▶ _PROBLEM REQUIREMENTS_
Retype the data from its start through the line containing "MOVILIDAD ELÉCTRICA PRODUCTIVA EN ECUADOR", inclusive, with every line unchanged.

▶ _DATA SUPPLIED_
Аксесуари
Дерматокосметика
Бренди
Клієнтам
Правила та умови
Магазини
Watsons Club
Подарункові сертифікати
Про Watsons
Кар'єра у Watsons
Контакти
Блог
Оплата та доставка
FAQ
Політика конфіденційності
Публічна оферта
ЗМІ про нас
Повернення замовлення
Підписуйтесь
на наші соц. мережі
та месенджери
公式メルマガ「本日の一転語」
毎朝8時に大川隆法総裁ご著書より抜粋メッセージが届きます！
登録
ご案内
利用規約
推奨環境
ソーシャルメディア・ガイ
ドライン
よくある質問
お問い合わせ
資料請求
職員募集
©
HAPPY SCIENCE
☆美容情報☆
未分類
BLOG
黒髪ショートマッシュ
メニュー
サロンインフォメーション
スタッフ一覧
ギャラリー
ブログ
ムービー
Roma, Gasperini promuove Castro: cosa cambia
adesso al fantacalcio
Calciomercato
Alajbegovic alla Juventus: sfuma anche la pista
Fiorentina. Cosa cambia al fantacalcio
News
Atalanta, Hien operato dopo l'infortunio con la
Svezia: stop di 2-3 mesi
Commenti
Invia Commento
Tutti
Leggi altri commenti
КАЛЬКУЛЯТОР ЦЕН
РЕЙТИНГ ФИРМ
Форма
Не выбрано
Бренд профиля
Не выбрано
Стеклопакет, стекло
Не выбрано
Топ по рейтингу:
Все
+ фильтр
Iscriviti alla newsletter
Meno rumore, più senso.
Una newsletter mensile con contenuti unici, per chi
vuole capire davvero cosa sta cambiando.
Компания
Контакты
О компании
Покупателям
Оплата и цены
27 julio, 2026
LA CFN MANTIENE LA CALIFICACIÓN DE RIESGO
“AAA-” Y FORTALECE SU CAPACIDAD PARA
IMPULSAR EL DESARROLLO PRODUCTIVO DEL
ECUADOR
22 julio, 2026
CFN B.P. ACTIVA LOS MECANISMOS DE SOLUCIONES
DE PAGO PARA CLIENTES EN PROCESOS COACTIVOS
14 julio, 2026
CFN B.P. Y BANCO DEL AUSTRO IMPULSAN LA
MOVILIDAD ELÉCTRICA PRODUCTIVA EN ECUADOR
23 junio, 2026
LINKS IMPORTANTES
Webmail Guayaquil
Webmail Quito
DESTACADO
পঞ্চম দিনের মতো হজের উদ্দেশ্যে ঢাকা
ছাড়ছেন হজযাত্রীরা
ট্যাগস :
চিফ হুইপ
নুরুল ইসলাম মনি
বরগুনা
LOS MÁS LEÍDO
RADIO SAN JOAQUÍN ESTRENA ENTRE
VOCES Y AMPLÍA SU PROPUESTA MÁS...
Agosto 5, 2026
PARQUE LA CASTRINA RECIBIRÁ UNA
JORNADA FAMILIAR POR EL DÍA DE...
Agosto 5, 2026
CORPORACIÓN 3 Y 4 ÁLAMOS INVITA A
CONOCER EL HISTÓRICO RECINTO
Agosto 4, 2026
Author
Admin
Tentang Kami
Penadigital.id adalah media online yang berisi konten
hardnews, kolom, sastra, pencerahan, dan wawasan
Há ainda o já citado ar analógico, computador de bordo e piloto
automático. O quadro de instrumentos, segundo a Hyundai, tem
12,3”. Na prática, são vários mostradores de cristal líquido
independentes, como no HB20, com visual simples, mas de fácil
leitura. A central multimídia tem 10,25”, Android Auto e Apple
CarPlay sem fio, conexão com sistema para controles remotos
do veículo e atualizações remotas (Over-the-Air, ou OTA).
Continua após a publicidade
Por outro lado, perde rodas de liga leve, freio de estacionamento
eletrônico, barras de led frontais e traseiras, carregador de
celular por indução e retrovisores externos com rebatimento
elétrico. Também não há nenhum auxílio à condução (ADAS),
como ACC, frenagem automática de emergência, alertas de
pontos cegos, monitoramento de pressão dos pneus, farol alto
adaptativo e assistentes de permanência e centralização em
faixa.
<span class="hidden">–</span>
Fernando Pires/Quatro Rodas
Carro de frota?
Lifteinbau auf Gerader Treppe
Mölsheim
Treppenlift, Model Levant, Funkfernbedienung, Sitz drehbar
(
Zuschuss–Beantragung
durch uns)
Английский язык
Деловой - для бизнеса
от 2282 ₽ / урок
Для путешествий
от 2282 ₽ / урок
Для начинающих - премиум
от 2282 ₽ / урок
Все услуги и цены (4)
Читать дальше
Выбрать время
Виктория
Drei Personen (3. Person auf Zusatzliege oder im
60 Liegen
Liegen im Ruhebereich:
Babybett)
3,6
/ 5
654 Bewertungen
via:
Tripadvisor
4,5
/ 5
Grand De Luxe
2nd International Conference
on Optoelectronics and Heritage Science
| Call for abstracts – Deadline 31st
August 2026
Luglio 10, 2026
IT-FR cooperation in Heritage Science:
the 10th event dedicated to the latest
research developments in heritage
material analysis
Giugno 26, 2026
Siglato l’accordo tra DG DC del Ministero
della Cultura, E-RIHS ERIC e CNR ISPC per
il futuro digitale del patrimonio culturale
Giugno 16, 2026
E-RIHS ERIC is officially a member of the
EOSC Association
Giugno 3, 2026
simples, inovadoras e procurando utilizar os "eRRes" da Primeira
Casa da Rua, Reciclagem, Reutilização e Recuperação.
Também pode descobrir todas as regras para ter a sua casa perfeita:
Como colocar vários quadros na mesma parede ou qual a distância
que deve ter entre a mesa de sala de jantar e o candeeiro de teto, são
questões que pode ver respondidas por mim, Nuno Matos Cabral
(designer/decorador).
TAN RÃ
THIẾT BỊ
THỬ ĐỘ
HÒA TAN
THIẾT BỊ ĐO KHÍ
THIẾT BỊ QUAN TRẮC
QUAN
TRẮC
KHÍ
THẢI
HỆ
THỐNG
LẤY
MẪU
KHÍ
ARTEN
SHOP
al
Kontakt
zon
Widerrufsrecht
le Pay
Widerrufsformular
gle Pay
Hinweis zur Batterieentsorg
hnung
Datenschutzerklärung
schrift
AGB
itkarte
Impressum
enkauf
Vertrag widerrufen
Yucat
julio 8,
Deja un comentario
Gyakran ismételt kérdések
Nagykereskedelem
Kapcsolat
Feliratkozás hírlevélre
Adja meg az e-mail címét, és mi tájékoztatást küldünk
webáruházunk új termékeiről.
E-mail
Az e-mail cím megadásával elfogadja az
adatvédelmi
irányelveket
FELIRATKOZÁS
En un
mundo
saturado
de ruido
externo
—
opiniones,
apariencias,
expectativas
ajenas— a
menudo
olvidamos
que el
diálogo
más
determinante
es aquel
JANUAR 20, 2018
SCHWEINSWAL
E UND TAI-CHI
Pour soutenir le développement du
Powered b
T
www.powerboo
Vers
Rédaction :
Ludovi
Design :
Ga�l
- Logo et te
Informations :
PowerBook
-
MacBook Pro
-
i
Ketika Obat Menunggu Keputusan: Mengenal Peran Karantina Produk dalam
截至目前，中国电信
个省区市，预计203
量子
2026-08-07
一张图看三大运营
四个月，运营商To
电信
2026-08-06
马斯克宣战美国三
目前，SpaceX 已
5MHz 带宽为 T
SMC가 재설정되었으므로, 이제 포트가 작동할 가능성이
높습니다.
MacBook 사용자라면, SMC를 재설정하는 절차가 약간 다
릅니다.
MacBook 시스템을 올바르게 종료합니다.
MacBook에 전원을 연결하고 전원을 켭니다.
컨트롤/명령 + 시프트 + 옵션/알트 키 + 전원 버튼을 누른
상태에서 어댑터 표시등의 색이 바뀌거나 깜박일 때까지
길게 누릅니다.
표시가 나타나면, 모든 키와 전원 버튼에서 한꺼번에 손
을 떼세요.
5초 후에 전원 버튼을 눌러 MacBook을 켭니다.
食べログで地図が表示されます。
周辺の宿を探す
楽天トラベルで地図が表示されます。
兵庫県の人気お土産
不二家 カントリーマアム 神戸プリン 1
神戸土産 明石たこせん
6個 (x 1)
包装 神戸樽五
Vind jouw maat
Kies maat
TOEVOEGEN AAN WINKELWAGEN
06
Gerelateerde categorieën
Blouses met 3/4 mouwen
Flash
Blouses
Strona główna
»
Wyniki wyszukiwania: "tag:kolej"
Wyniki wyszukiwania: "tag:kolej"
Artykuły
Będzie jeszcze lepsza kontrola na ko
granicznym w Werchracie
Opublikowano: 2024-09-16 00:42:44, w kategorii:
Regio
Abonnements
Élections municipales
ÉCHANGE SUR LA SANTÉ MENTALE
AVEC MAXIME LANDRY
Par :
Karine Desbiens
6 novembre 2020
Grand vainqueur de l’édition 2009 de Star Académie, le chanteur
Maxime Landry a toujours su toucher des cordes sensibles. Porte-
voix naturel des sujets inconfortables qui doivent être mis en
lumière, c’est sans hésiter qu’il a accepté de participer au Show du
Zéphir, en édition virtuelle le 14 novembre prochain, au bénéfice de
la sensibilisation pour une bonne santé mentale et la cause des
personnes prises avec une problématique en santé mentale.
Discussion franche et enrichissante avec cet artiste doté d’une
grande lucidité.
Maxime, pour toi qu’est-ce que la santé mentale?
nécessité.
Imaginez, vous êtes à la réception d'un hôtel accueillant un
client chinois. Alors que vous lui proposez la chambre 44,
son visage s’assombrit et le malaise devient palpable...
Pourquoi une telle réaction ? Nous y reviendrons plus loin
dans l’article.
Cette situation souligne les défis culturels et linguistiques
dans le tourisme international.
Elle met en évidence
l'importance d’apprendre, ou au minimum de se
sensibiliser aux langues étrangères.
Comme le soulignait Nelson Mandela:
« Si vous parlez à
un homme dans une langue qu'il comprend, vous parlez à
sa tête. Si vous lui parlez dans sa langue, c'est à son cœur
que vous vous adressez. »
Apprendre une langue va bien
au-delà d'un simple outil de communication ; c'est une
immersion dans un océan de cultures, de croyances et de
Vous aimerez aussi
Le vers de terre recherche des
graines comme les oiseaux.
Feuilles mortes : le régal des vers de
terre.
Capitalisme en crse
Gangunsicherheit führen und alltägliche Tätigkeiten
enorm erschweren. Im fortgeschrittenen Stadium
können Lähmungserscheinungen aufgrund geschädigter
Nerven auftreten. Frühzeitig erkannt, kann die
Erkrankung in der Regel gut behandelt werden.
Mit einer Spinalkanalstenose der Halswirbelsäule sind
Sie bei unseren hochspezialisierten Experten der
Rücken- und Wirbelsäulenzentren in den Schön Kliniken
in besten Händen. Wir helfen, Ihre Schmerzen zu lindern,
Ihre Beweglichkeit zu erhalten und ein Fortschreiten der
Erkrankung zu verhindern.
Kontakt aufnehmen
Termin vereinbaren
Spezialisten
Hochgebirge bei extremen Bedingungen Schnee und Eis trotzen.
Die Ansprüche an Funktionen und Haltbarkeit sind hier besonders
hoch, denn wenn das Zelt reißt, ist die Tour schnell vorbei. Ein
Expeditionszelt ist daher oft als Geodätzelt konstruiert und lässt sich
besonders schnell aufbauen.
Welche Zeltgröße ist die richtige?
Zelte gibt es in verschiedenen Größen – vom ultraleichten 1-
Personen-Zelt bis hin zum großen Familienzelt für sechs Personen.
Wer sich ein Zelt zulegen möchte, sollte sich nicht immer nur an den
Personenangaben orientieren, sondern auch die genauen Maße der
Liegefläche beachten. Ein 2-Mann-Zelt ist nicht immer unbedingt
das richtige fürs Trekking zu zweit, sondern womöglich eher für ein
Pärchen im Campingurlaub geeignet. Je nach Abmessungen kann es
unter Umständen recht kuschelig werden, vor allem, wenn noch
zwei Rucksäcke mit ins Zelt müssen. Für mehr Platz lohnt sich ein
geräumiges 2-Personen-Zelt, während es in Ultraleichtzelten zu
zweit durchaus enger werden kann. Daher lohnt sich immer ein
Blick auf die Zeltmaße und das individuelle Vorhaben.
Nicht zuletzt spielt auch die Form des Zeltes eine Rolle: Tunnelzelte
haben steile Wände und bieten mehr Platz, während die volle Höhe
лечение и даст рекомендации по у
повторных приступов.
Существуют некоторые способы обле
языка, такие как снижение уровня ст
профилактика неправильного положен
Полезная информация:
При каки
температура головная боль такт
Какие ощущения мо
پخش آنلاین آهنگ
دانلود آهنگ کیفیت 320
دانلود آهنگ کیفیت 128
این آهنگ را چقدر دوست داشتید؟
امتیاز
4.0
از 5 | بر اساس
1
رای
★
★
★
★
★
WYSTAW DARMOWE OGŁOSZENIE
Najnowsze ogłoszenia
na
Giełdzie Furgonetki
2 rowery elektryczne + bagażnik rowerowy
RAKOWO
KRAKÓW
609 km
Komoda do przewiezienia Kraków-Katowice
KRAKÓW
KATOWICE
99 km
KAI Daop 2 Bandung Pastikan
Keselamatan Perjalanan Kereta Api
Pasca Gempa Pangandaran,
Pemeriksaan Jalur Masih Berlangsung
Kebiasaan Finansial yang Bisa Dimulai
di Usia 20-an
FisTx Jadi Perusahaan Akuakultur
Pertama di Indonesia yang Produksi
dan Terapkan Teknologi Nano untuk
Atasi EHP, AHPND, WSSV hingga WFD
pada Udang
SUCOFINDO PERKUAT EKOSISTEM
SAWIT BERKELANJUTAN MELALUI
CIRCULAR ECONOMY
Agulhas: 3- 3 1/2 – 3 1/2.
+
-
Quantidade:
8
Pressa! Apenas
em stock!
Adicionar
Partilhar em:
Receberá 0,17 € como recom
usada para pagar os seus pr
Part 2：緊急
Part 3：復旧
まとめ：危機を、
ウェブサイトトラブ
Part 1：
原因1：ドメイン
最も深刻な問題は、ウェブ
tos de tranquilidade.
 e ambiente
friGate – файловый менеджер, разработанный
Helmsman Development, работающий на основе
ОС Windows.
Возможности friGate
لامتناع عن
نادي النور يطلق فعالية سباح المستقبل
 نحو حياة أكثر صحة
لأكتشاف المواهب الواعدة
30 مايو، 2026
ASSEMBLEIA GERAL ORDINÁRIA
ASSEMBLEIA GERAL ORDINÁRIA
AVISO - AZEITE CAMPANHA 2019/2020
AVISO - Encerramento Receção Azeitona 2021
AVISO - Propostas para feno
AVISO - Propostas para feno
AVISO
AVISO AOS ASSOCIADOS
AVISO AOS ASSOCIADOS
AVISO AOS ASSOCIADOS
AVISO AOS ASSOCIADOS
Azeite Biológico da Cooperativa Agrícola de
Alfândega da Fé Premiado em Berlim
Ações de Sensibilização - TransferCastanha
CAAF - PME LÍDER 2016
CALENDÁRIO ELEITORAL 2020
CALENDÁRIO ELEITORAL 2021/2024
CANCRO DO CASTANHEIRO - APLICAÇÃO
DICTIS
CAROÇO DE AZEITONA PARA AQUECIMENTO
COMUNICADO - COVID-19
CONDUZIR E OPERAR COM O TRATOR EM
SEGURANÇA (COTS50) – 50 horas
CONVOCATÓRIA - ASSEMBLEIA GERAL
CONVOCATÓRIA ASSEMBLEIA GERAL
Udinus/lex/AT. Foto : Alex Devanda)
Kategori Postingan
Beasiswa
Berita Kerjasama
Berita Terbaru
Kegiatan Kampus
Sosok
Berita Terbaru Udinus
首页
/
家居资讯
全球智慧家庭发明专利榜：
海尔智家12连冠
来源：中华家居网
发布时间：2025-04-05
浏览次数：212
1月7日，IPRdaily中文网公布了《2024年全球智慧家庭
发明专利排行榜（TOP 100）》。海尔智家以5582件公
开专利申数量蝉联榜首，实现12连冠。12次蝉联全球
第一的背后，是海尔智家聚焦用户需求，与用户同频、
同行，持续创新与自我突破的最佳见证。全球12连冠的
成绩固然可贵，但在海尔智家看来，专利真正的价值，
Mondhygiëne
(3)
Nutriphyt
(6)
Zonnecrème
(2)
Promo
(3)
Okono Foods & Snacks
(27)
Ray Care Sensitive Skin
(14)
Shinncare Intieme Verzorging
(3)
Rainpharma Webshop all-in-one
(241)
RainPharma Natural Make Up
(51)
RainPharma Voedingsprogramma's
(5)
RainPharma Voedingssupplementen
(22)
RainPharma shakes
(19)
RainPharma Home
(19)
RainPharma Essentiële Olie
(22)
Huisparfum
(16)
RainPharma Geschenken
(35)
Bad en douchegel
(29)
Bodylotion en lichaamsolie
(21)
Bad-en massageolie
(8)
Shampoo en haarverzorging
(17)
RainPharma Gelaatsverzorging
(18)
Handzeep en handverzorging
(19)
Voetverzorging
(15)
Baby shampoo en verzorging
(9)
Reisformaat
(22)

▶ _FINISHED TASK_
Аксесуари
Дерматокосметика
Бренди
Клієнтам
Правила та умови
Магазини
Watsons Club
Подарункові сертифікати
Про Watsons
Кар'єра у Watsons
Контакти
Блог
Оплата та доставка
FAQ
Політика конфіденційності
Публічна оферта
ЗМІ про нас
Повернення замовлення
Підписуйтесь
на наші соц. мережі
та месенджери
公式メルマガ「本日の一転語」
毎朝8時に大川隆法総裁ご著書より抜粋メッセージが届きます！
登録
ご案内
利用規約
推奨環境
ソーシャルメディア・ガイ
ドライン
よくある質問
お問い合わせ
資料請求
職員募集
©
HAPPY SCIENCE
☆美容情報☆
未分類
BLOG
黒髪ショートマッシュ
メニュー
サロンインフォメーション
スタッフ一覧
ギャラリー
ブログ
ムービー
Roma, Gasperini promuove Castro: cosa cambia
adesso al fantacalcio
Calciomercato
Alajbegovic alla Juventus: sfuma anche la pista
Fiorentina. Cosa cambia al fantacalcio
News
Atalanta, Hien operato dopo l'infortunio con la
Svezia: stop di 2-3 mesi
Commenti
Invia Commento
Tutti
Leggi altri commenti
КАЛЬКУЛЯТОР ЦЕН
РЕЙТИНГ ФИРМ
Форма
Не выбрано
Бренд профиля
Не выбрано
Стеклопакет, стекло
Не выбрано
Топ по рейтингу:
Все
+ фильтр
Iscriviti alla newsletter
Meno rumore, più senso.
Una newsletter mensile con contenuti unici, per chi
vuole capire davvero cosa sta cambiando.
Компания
Контакты
О компании
Покупателям
Оплата и цены
27 julio, 2026
LA CFN MANTIENE LA CALIFICACIÓN DE RIESGO
“AAA-” Y FORTALECE SU CAPACIDAD PARA
IMPULSAR EL DESARROLLO PRODUCTIVO DEL
ECUADOR
22 julio, 2026
CFN B.P. ACTIVA LOS MECANISMOS DE SOLUCIONES
DE PAGO PARA CLIENTES EN PROCESOS COACTIVOS
14 julio, 2026
CFN B.P. Y BANCO DEL AUSTRO IMPULSAN LA
MOVILIDAD ELÉCTRICA PRODUCTIVA EN ECUADOR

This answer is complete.